Toronto resident Maureen Basnicki, who lost her husband, Ken, in the attacks, said it’s important for the families of victims to be together.
“I’m here to share the loss with so many family members,” she said, adding she was there with her son. “We prefer to take another day to quietly remember, we do our family thing another time. But it’s important for solidarity.”
The ceremony was a way to remember victims as more than numbers, said Long Island resident Margie Miller, 67, who lost her husband, Joel. He worked on the 97th floor of the north tower for the firm Marsh and McLennan.
“I want people to know him for the life that he lived, not just the famous way he died,” Miller said.
She noted that every 9/11 victim was assigned a number following their death.
“I always say I need to put a face on P-2714,” Miller said. “It’s not just a name on the wall, that he had lived a life and that he lived on this planet. He breathed and loved and had a family.”
For many, like Eleni Kousoulis, the remains of loved ones were never recovered. Kousoulis, 47, lost her sister, Danielle, who was a Cantor Fitzgerald bond trader working on the north tower’s 104th floor.
“We feel a connection to Danielle here,” Kousoulis said, wearing a photo of her sister around her neck. “To us, this is her final resting place.”
Despite the somberness of the day, children who had never met the grandparents, aunts and uncles, and others lost in the attacks offered moments of brightness, waving American flags, proudly holding flowers and gently hugging loved ones.
But for some, seeing the children whose relatives’ lives were cut short has made the time since the attacks even more difficult.
“It’s actually a little harder now,” said Long Island resident Patrick McGovern, 62, who lost his brother, William, a battalion chief with the FDNY. “You see the children who never saw their parents. As bad as it was then, it’s worse now.”
“It’s a give and take,” he added. “I assured my mother, who is not with us anymore, that I would always be here.”
Bay Ridge resident Joanne Capestro, 55, was on the 87th floor of the north tower when the attack happened.
She and her friend, Harry Ramos, started making their way down, but Ramos, she recalled, stopped to help a man who was having a heart attack.
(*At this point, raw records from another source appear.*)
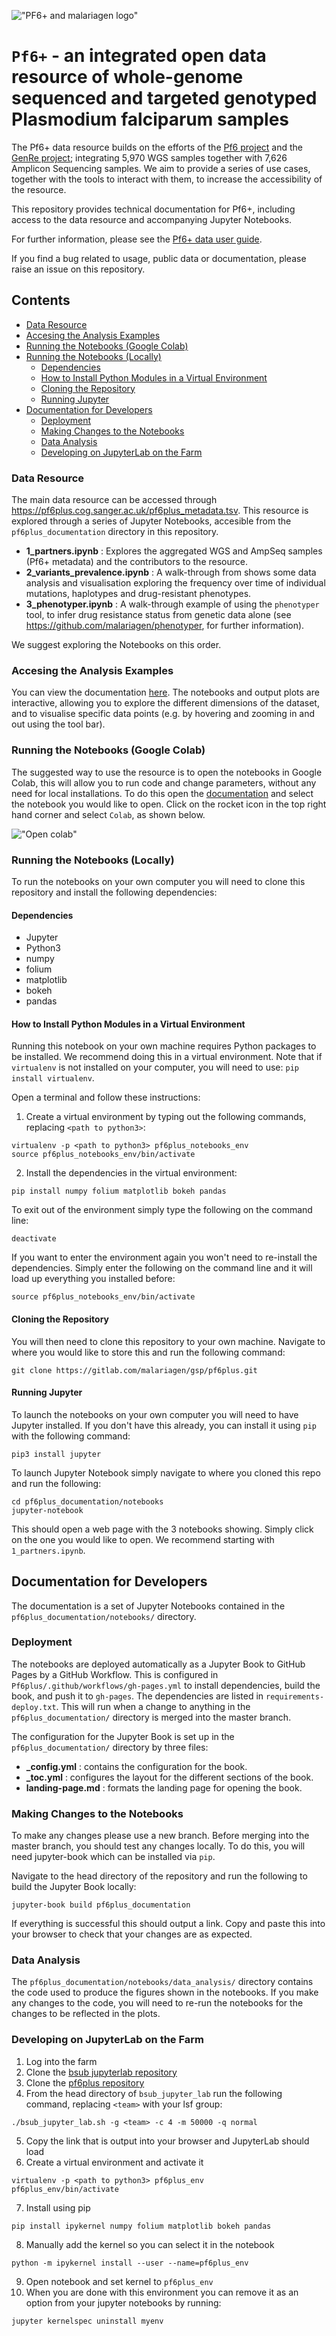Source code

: !["PF6+ and malariagen logo"](pf6plus_documentation/images/mgen_pf6_logo.png)

# `Pf6+` - an integrated open data resource of whole-genome sequenced and targeted genotyped Plasmodium falciparum samples

The Pf6+ data resource builds on the efforts of the [Pf6 project](https://wellcomeopenresearch.org/articles/6-42/v1) and the [GenRe project](https://www.malariagen.net/resource/29); integrating 5,970 WGS samples together with 7,626 Amplicon Sequencing samples. We aim to provide a series of use cases, together with the tools to interact with them, to increase the accessibility of the resource.

This repository provides technical documentation for Pf6+, including access to the data resource and accompanying Jupyter Notebooks.

For further information, please see the [Pf6+ data user guide](https://malariagen.github.io/Pf6plus/).

If you find a bug related to usage, public data or documentation, please raise an issue on this repository.

## Contents

- [Data Resource](#Data-Resource)
- [Accesing the Analysis Examples](#Accesing-the-Analysis-Examples)
- [Running the Notebooks (Google Colab)](#Running-the-Notebooks-Google-Colab)
- [Running the Notebooks (Locally)](#Running-the-Notebooks-Locally)
  - [Dependencies](#Dependencies)
  - [How to Install Python Modules in a Virtual Environment](#How-to-Install-Python-Modules-in-a-Virtual-Environment)
  - [Cloning the Repository](#Cloning-the-Repository)
  - [Running Jupyter](#Running-Jupyter)
- [Documentation for Developers](#Documentation-for-Developers)
  - [Deployment](#Deployment)
  - [Making Changes to the Notebooks](#Making-Changes-to-the-Notebooks)
  - [Data Analysis](#Data-Analysis)
  - [Developing on JupyterLab on the Farm](#Developing-on-JupyterLab-on-the-Farm)

### Data Resource

The main data resource can be accessed through https://pf6plus.cog.sanger.ac.uk/pf6plus_metadata.tsv. This resource is explored through a series of Jupyter Notebooks, accesible from the `pf6plus_documentation` directory in this repository.

- **1_partners.ipynb** : Explores the aggregated WGS and AmpSeq samples (Pf6+ metadata) and the contributors to the resource.
- **2_variants_prevalence.ipynb** : A walk-through from shows some data analysis and visualisation exploring the frequency over time of individual mutations, haplotypes and drug-resistant phenotypes.
- **3_phenotyper.ipynb** : A walk-through example of using the `phenotyper` tool, to infer drug resistance status from genetic data alone (see https://github.com/malariagen/phenotyper, for further information).

We suggest exploring the Notebooks on this order.

### Accesing the Analysis Examples

You can view the documentation [here](https://malariagen.github.io/Pf6plus/). The notebooks and output plots are interactive, allowing you to explore the different dimensions of the dataset, and to visualise specific data points (e.g. by hovering and zooming in and out using the tool bar).

### Running the Notebooks (Google Colab)

The suggested way to use the resource is to open the notebooks in Google Colab, this will allow you to run code and change parameters, without any need for local installations. To do this open the [documentation](https://malariagen.github.io/Pf6plus/) and select the notebook you would like to open. Click on the rocket icon in the top right hand corner and select `Colab`, as shown below.

!["Open colab"](pf6plus_documentation/images/open_colab.png)

### Running the Notebooks (Locally)

To run the notebooks on your own computer you will need to clone this repository and install the following dependencies:

#### Dependencies

- Jupyter
- Python3
- numpy
- folium
- matplotlib
- bokeh
- pandas

#### How to Install Python Modules in a Virtual Environment

Running this notebook on your own machine requires Python packages to be installed. We recommend doing this in a virtual environment. Note that if `virtualenv` is not installed on your computer, you will need to use: `pip install virtualenv`.

Open a terminal and follow these instructions:

1. Create a virtual environment by typing out the following commands, replacing `<path to python3>`:

```
virtualenv -p <path to python3> pf6plus_notebooks_env
source pf6plus_notebooks_env/bin/activate
```

2. Install the dependencies in the virtual environment:

```
pip install numpy folium matplotlib bokeh pandas
```

To exit out of the environment simply type the following on the command line:

```
deactivate
```

If you want to enter the environment again you won't need to re-install the dependencies. Simply enter the following on the command line and it will load up everything you installed before:

```
source pf6plus_notebooks_env/bin/activate
```

#### Cloning the Repository

You will then need to clone this repository to your own machine. Navigate to where you would like to store this and run the following command:

```
git clone https://gitlab.com/malariagen/gsp/pf6plus.git
```

#### Running Jupyter

To launch the notebooks on your own computer you will need to have Jupyter installed. If you don't have this already, you can install it using `pip` with the following command:

```
pip3 install jupyter
```

To launch Jupyter Notebook simply navigate to where you cloned this repo and run the following:

```
cd pf6plus_documentation/notebooks
jupyter-notebook
```

This should open a web page with the 3 notebooks showing. Simply click on the one you would like to open. We recommend starting with `1_partners.ipynb`.

## Documentation for Developers

The documentation is a set of Jupyter Notebooks contained in the `pf6plus_documentation/notebooks/` directory.

### Deployment

The notebooks are deployed automatically as a Jupyter Book to GitHub Pages by a GitHub Workflow. This is configured in `Pf6plus/.github/workflows/gh-pages.yml` to install dependencies, build the book, and push it to `gh-pages`. The dependencies are listed in `requirements-deploy.txt`. This will run when a change to anything in the `pf6plus_documentation/` directory is merged into the master branch.

The configuration for the Jupyter Book is set up in the `pf6plus_documentation/` directory by three files:

- **\_config.yml** : contains the configuration for the book.
- **\_toc.yml** : configures the layout for the different sections of the book.
- **landing-page.md** : formats the landing page for opening the book.

### Making Changes to the Notebooks

To make any changes please use a new branch. Before merging into the master branch, you should test any changes locally.
To do this, you will need jupyter-book which can be installed via `pip`.

Navigate to the head directory of the repository and run the following to build the Jupyter Book locally:

```
jupyter-book build pf6plus_documentation
```

If everything is successful this should output a link. Copy and paste this into your browser to check that your changes are as expected.

### Data Analysis

The `pf6plus_documentation/notebooks/data_analysis/` directory contains the code used to produce the figures shown in the notebooks. If you make any changes to the code, you will need to re-run the notebooks for the changes to be reflected in the plots.

### Developing on JupyterLab on the Farm

1. Log into the farm
2. Clone the [bsub jupyterlab repository](https://github.com/wtsi-hgi/bsub_jupyter_lab)
3. Clone the [pf6plus repository](https://github.com/malariagen/Pf6plus)
4. From the head directory of `bsub_jupyter_lab` run the following command, replacing `<team>` with your lsf group:

```
./bsub_jupyter_lab.sh -g <team> -c 4 -m 50000 -q normal
```

5. Copy the link that is output into your browser and JupyterLab should load
6. Create a virtual environment and activate it

```
virtualenv -p <path to python3> pf6plus_env
pf6plus_env/bin/activate
```

7. Install using pip

```
pip install ipykernel numpy folium matplotlib bokeh pandas
```

8. Manually add the kernel so you can select it in the notebook

```
python -m ipykernel install --user --name=pf6plus_env
```

9. Open notebook and set kernel to `pf6plus_env`
10. When you are done with this environment you can remove it as an option from your jupyter notebooks by running:

```
jupyter kernelspec uninstall myenv
```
Both he and that man died.
“I come here every year to keep his memory alive for his two children,” Capestro said. “I keep his name alive and memory alive. He’ll always be in my heart.”
At viewing spots surrounding the memorial plaza, tourists and office workers paused and gathered in clusters to mark the moments of silence. They snapped cellphone pictures, live streamed the ceremony from a distance and just stopped and looked.
Frank Gotlibowski, 49, of Rocky Hill, Connecticut, was standing on Greenwich and Cedar streets with a homemade sign to remember his friend Jeff Bittner, a researcher for Keefe, Bruyette & Woods, Inc. who was on the south tower’s 87th floor.
With friends watching a livestream on an iPhone of the ceremony, Gotlibowski recalled Bittner as competitive, reliable and punctual.
“Its important for me to be here. I think it helps a little. You talk about it. It helps you deal with it,” he said. “It’s important to stop and take time to reflect on what happened.”
Mayor Bill de Blasio, former Mayor Michael Bloomberg, Gov. Andrew Cuomo, Sen. Chuck Schumer, New Jersey Gov. Chris Christie and Rep. Peter King were among the public officials at the ceremony.